**DATASET RECORDS**
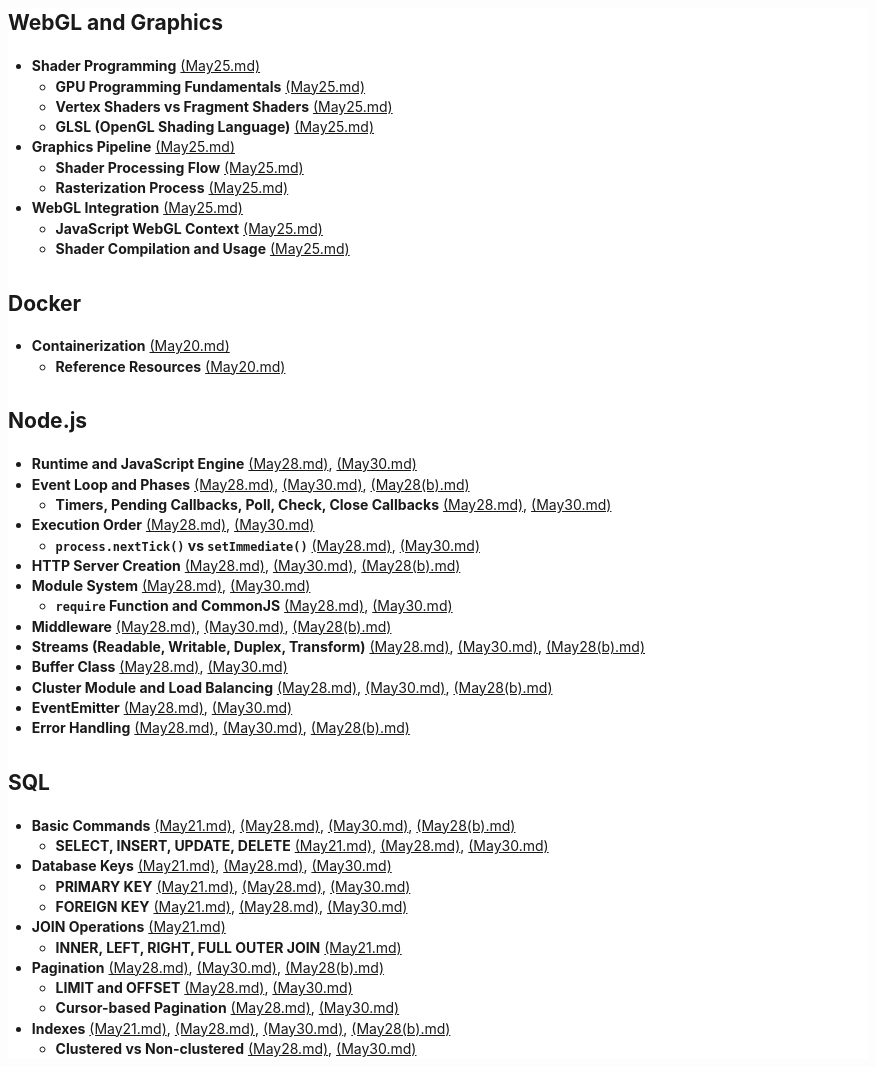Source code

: ## WebGL and Graphics
- **Shader Programming** [(May25.md)](May/May25.md)
  - **GPU Programming Fundamentals** [(May25.md)](May/May25.md)
  - **Vertex Shaders vs Fragment Shaders** [(May25.md)](May/May25.md)
  - **GLSL (OpenGL Shading Language)** [(May25.md)](May/May25.md)
- **Graphics Pipeline** [(May25.md)](May/May25.md)
  - **Shader Processing Flow** [(May25.md)](May/May25.md)
  - **Rasterization Process** [(May25.md)](May/May25.md)
- **WebGL Integration** [(May25.md)](May/May25.md)
  - **JavaScript WebGL Context** [(May25.md)](May/May25.md)
  - **Shader Compilation and Usage** [(May25.md)](May/May25.md)

## Docker
- **Containerization** [(May20.md)](May/May20.md)
  - **Reference Resources** [(May20.md)](May/May20.md)

## Node.js
- **Runtime and JavaScript Engine** [(May28.md)](May/May28.md), [(May30.md)](May/May30.md)
- **Event Loop and Phases** [(May28.md)](May/May28.md), [(May30.md)](May/May30.md), [(May28(b).md)](May/May28(b).md)
  - **Timers, Pending Callbacks, Poll, Check, Close Callbacks** [(May28.md)](May/May28.md), [(May30.md)](May/May30.md)
- **Execution Order** [(May28.md)](May/May28.md), [(May30.md)](May/May30.md)
  - **`process.nextTick()` vs `setImmediate()`** [(May28.md)](May/May28.md), [(May30.md)](May/May30.md)
- **HTTP Server Creation** [(May28.md)](May/May28.md), [(May30.md)](May/May30.md), [(May28(b).md)](May/May28(b).md)
- **Module System** [(May28.md)](May/May28.md), [(May30.md)](May/May30.md)
  - **`require` Function and CommonJS** [(May28.md)](May/May28.md), [(May30.md)](May/May30.md)
- **Middleware** [(May28.md)](May/May28.md), [(May30.md)](May/May30.md), [(May28(b).md)](May/May28(b).md)
- **Streams (Readable, Writable, Duplex, Transform)** [(May28.md)](May/May28.md), [(May30.md)](May/May30.md), [(May28(b).md)](May/May28(b).md)
- **Buffer Class** [(May28.md)](May/May28.md), [(May30.md)](May/May30.md)
- **Cluster Module and Load Balancing** [(May28.md)](May/May28.md), [(May30.md)](May/May30.md), [(May28(b).md)](May/May28(b).md)
- **EventEmitter** [(May28.md)](May/May28.md), [(May30.md)](May/May30.md)
- **Error Handling** [(May28.md)](May/May28.md), [(May30.md)](May/May30.md), [(May28(b).md)](May/May28(b).md)

## SQL
- **Basic Commands** [(May21.md)](May/May21.md), [(May28.md)](May/May28.md), [(May30.md)](May/May30.md), [(May28(b).md)](May/May28(b).md)
  - **SELECT, INSERT, UPDATE, DELETE** [(May21.md)](May/May21.md), [(May28.md)](May/May28.md), [(May30.md)](May/May30.md)
- **Database Keys** [(May21.md)](May/May21.md), [(May28.md)](May/May28.md), [(May30.md)](May/May30.md)
  - **PRIMARY KEY** [(May21.md)](May/May21.md), [(May28.md)](May/May28.md), [(May30.md)](May/May30.md)
  - **FOREIGN KEY** [(May21.md)](May/May21.md), [(May28.md)](May/May28.md), [(May30.md)](May/May30.md)
- **JOIN Operations** [(May21.md)](May/May21.md)
  - **INNER, LEFT, RIGHT, FULL OUTER JOIN** [(May21.md)](May/May21.md)
- **Pagination** [(May28.md)](May/May28.md), [(May30.md)](May/May30.md), [(May28(b).md)](May/May28(b).md)
  - **LIMIT and OFFSET** [(May28.md)](May/May28.md), [(May30.md)](May/May30.md)
  - **Cursor-based Pagination** [(May28.md)](May/May28.md), [(May30.md)](May/May30.md)
- **Indexes** [(May21.md)](May/May21.md), [(May28.md)](May/May28.md), [(May30.md)](May/May30.md), [(May28(b).md)](May/May28(b).md)
  - **Clustered vs Non-clustered** [(May28.md)](May/May28.md), [(May30.md)](May/May30.md)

**YOUR TASK**
Copy the source text of every item above word for word, and leave the pictures out.

**REPLY**
Source code

: ## WebGL and Graphics
- **Shader Programming** [(May25.md)](May/May25.md)
  - **GPU Programming Fundamentals** [(May25.md)](May/May25.md)
  - **Vertex Shaders vs Fragment Shaders** [(May25.md)](May/May25.md)
  - **GLSL (OpenGL Shading Language)** [(May25.md)](May/May25.md)
- **Graphics Pipeline** [(May25.md)](May/May25.md)
  - **Shader Processing Flow** [(May25.md)](May/May25.md)
  - **Rasterization Process** [(May25.md)](May/May25.md)
- **WebGL Integration** [(May25.md)](May/May25.md)
  - **JavaScript WebGL Context** [(May25.md)](May/May25.md)
  - **Shader Compilation and Usage** [(May25.md)](May/May25.md)

## Docker
- **Containerization** [(May20.md)](May/May20.md)
  - **Reference Resources** [(May20.md)](May/May20.md)

## Node.js
- **Runtime and JavaScript Engine** [(May28.md)](May/May28.md), [(May30.md)](May/May30.md)
- **Event Loop and Phases** [(May28.md)](May/May28.md), [(May30.md)](May/May30.md), [(May28(b).md)](May/May28(b).md)
  - **Timers, Pending Callbacks, Poll, Check, Close Callbacks** [(May28.md)](May/May28.md), [(May30.md)](May/May30.md)
- **Execution Order** [(May28.md)](May/May28.md), [(May30.md)](May/May30.md)
  - **`process.nextTick()` vs `setImmediate()`** [(May28.md)](May/May28.md), [(May30.md)](May/May30.md)
- **HTTP Server Creation** [(May28.md)](May/May28.md), [(May30.md)](May/May30.md), [(May28(b).md)](May/May28(b).md)
- **Module System** [(May28.md)](May/May28.md), [(May30.md)](May/May30.md)
  - **`require` Function and CommonJS** [(May28.md)](May/May28.md), [(May30.md)](May/May30.md)
- **Middleware** [(May28.md)](May/May28.md), [(May30.md)](May/May30.md), [(May28(b).md)](May/May28(b).md)
- **Streams (Readable, Writable, Duplex, Transform)** [(May28.md)](May/May28.md), [(May30.md)](May/May30.md), [(May28(b).md)](May/May28(b).md)
- **Buffer Class** [(May28.md)](May/May28.md), [(May30.md)](May/May30.md)
- **Cluster Module and Load Balancing** [(May28.md)](May/May28.md), [(May30.md)](May/May30.md), [(May28(b).md)](May/May28(b).md)
- **EventEmitter** [(May28.md)](May/May28.md), [(May30.md)](May/May30.md)
- **Error Handling** [(May28.md)](May/May28.md), [(May30.md)](May/May30.md), [(May28(b).md)](May/May28(b).md)

## SQL
- **Basic Commands** [(May21.md)](May/May21.md), [(May28.md)](May/May28.md), [(May30.md)](May/May30.md), [(May28(b).md)](May/May28(b).md)
  - **SELECT, INSERT, UPDATE, DELETE** [(May21.md)](May/May21.md), [(May28.md)](May/May28.md), [(May30.md)](May/May30.md)
- **Database Keys** [(May21.md)](May/May21.md), [(May28.md)](May/May28.md), [(May30.md)](May/May30.md)
  - **PRIMARY KEY** [(May21.md)](May/May21.md), [(May28.md)](May/May28.md), [(May30.md)](May/May30.md)
  - **FOREIGN KEY** [(May21.md)](May/May21.md), [(May28.md)](May/May28.md), [(May30.md)](May/May30.md)
- **JOIN Operations** [(May21.md)](May/May21.md)
  - **INNER, LEFT, RIGHT, FULL OUTER JOIN** [(May21.md)](May/May21.md)
- **Pagination** [(May28.md)](May/May28.md), [(May30.md)](May/May30.md), [(May28(b).md)](May/May28(b).md)
  - **LIMIT and OFFSET** [(May28.md)](May/May28.md), [(May30.md)](May/May30.md)
  - **Cursor-based Pagination** [(May28.md)](May/May28.md), [(May30.md)](May/May30.md)
- **Indexes** [(May21.md)](May/May21.md), [(May28.md)](May/May28.md), [(May30.md)](May/May30.md), [(May28(b).md)](May/May28(b).md)
  - **Clustered vs Non-clustered** [(May28.md)](May/May28.md), [(May30.md)](May/May30.md)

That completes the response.